Sequencing the SARS Virus
In April 2003, we at the Genome Sciences Centre (GSC) publicly released the first complete sequence assembly of the coronavirus now believed to be the cause of Severe Acute Respiratory Syndrome (SARS). The GSC has been using Linux for all of its analysis, storage and network infrastructure since its inception in 1999. The sequence data from the SARS Project was stored, processed and publicly distributed from a number of Linux servers, from the capable and slim IBM x330 to the behemoth eight-way Xeon x440. Linux has provided a flexible infrastructure allowing us to automate nearly every process in our sequencing pipeline. With the support of the Linux community, by way of newsgroups, Web articles and HOWTOs, we have been able to leverage commodity and mid-range hardware in an incredibly cost-efficient manner.
Since the first documented incidence of SARS on November 16, 2002, the virus has been responsible for a total of 8,458 cases reported in China (92%), Canada (3%), Singapore (2%) and the United States (1%), as well as in more than 25 other countries. SARS mortality rate is roughly 5–10% and as high as 50% in people older than 60. As of June 24, 2003, SARS has claimed 807 lives and has had a profoundly negative impact on the economies of the affected regions—China alone stands to lose billions of dollars in revenue from tourism and taxation.
On March 27, 2003, the director of our Centre, Marco Marra, and our project leader, Caroline Astell, decided to sequence the SARS coronavirus. At 1AM on April 7, 2003, approximately 50ng of genetic material from the Tor2 isolate of the pathogen, derived from a patient in Toronto, Canada, arrived from the Level 4 National Microbiology Lab in Winnipeg, Canada. Five days later, on April 12, 2003, our 29,751 base assembly of the sequence of the Tor2 isolate (Tor2/SARS) of the coronavirus was posted to a Zope/Plone page on our Apache server for public access. A few days later, the sequence of the Urbani isolate was posted by the (Centers for Disease Control) CDC in Atlanta, Georgia.

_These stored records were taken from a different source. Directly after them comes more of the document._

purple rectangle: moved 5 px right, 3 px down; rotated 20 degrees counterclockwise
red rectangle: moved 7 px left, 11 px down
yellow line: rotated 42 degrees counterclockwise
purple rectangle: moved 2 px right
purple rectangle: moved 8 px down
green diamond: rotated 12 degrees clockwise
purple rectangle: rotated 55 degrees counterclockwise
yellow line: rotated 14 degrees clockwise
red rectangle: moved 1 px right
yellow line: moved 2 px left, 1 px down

Before the 1990s, technology to collect large amounts of sequence information rapidly did not exist. The Human Genome Project (HGP) began in 1991, and by 1999 only 15% of the sequence had been collected. However, thanks to new methods, which were developed during the 1990s, the HGP turned sharply toward completion. By mid-2000, 90% of the human sequence was available, and currently the genome sequence essentially is complete. Data from sequencing projects like HGP is stored and publicly accessible through NCBI's Genbank.

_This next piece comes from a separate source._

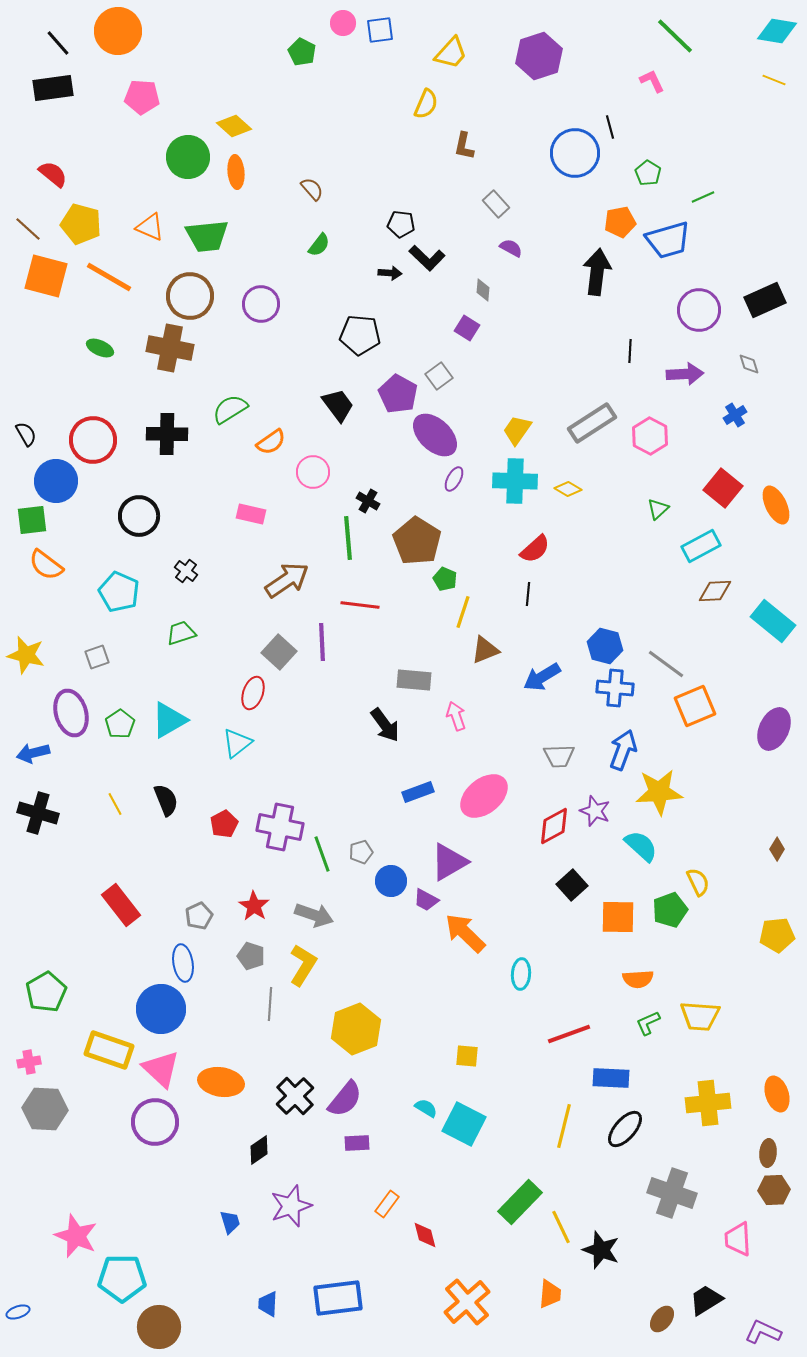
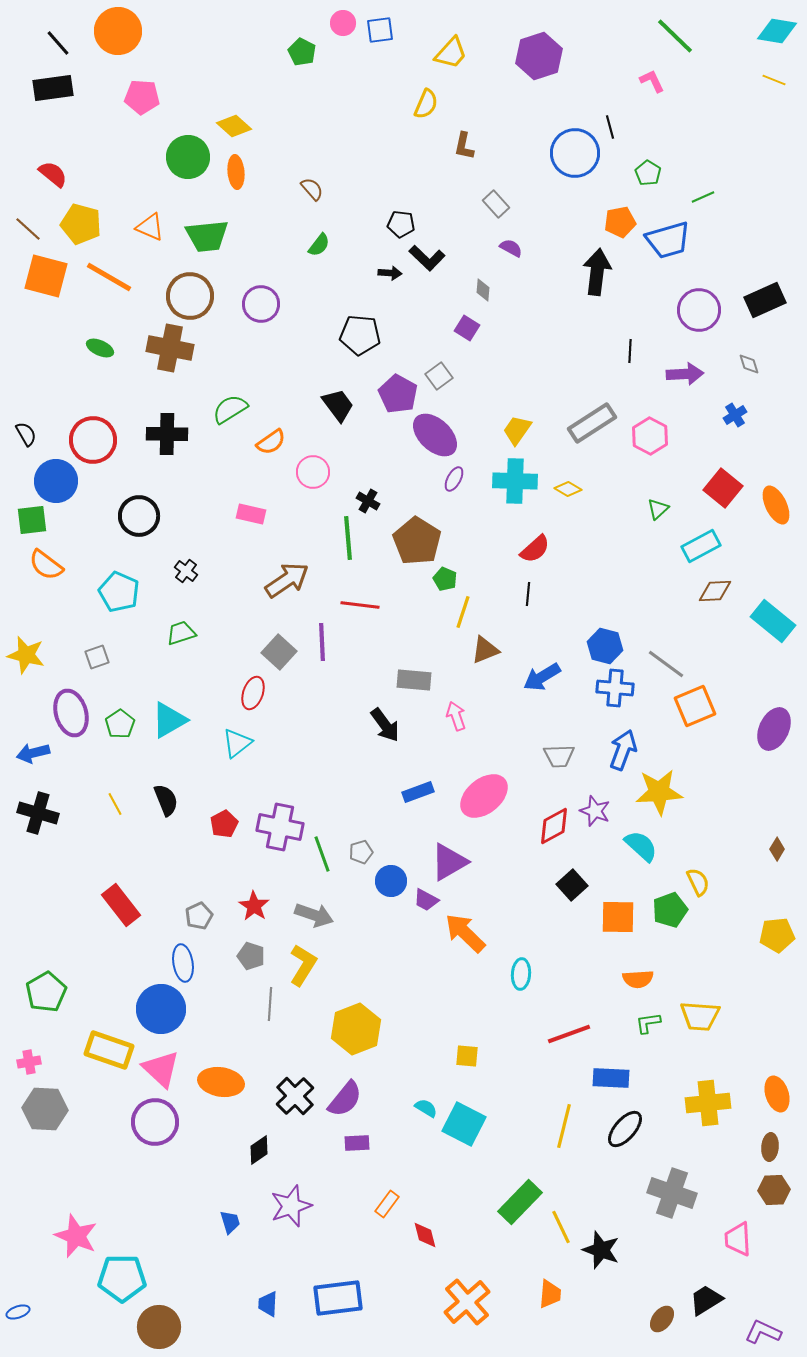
green L-shape at (648, 1023): rotated 16 degrees clockwise
brown ellipse at (768, 1153): moved 2 px right, 6 px up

During its first ten years of operation (1982–1992), Genbank collected just over 100MB of sequence in 80,000 records. During the next decade (1992–2002) Genbank's rate of growth skyrocketed, and the database grew to 29GB—ten times the size of the human genome—in 22 million records. Genbank receives on the order of 10,000 sequence records each day from sequencing labs across the world. One of these labs is the GSC, which on April 13, 2003, deposited the sequence of Tor2/SARS to Genbank. To see how Linux was involved in the process leading to the submission of sequence gi:29826276, we need to go back to the beginning.
In June 1999, the lab consisted of six beige-box computers and just as many people. The central file server (2xP3-400, 512MB of RAM, Red Hat 5.2 and 2.0.36 kernel) was serving out three RAID-0 18GB SCSI disks using a DPT IV card. Another 50GB of software RAID was exported by a second machine (P3-400). With three other Linux clients and a Microsoft Windows NT station, these machines were on the BC Cancer Agency (BCCA) network.

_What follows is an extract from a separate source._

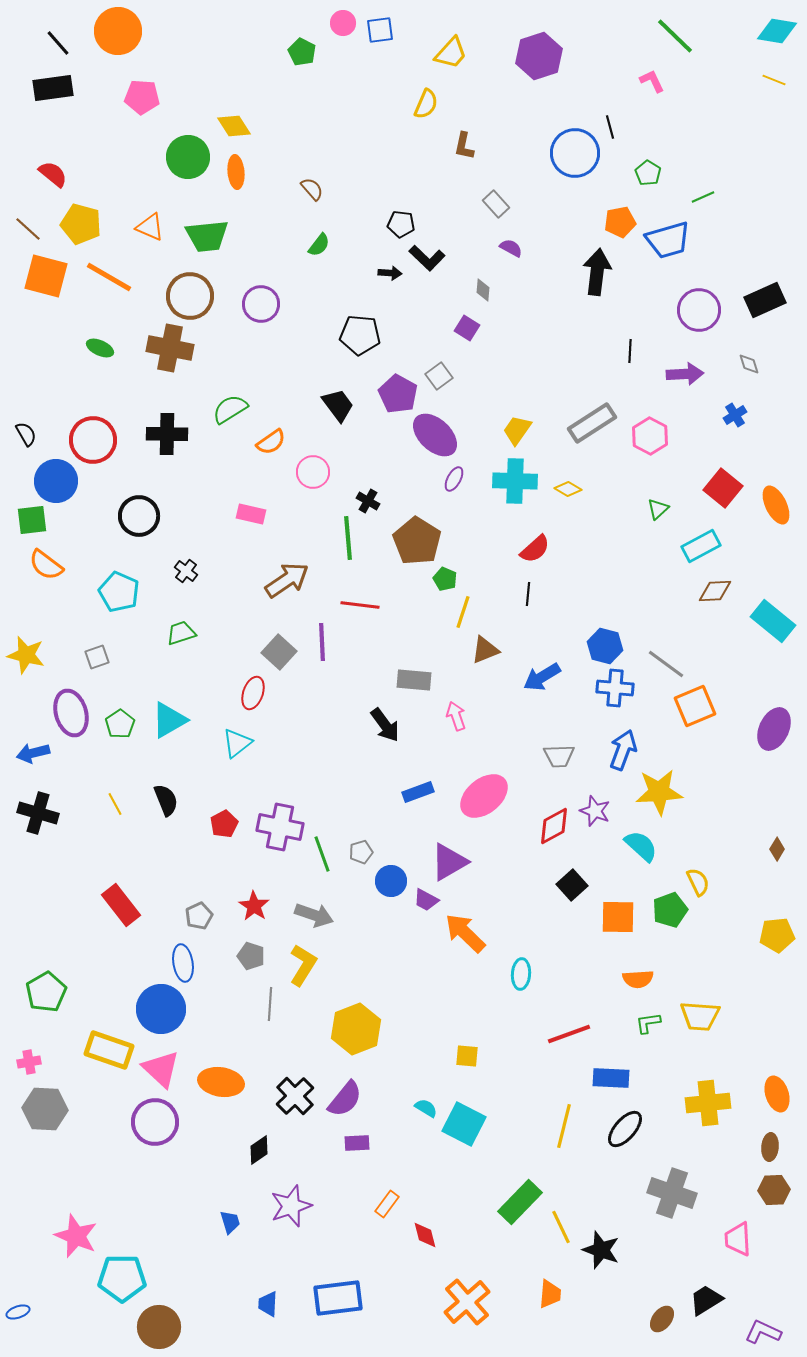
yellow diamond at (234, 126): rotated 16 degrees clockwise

The timing of our beginnings worked to our advantage. Like all research labs, we needed to share disks, distribute processes, compile software and store and munge data. In other words, all the things at which UNIX excels. Had we started 2–3 years earlier, adopting the fledgling Linux would have been difficult. It's likely that, instead of now relegating inexpensive old PCs to office or less-intensive network tasks, we would be trying to maximize return on our substantial investment of aging Sun servers. Fortunately, it turned out that it was possible to buy the relatively inexpensive PCs, install Linux and have a robust, flexible and incredibly cost-effective UNIX environment. Thanks to Linux, it was no longer necessary to spend an entire salary on a UNIX workstation.
It was a good time to choose Linux. The 2.0 kernel was rock solid; the NFS server was stabilizing, and a choice of full-featured desktop environments was available. We were able to download or compile the essential toolbox for bioinformatics analysis, such as the open-source workhorses of the HGP: BLAST (sequence comparison), Phred (base calling of traces produced by sequencers), Phrap (sequence assembly) and Consed (visualization of sequence assemblies), as well as various sequence and protein databases. Of course, Perl filled in any cracks. Our cost of entry into getting computational work done was low, and we could spend grant funds more efficiently to expand the lab (Figure 1).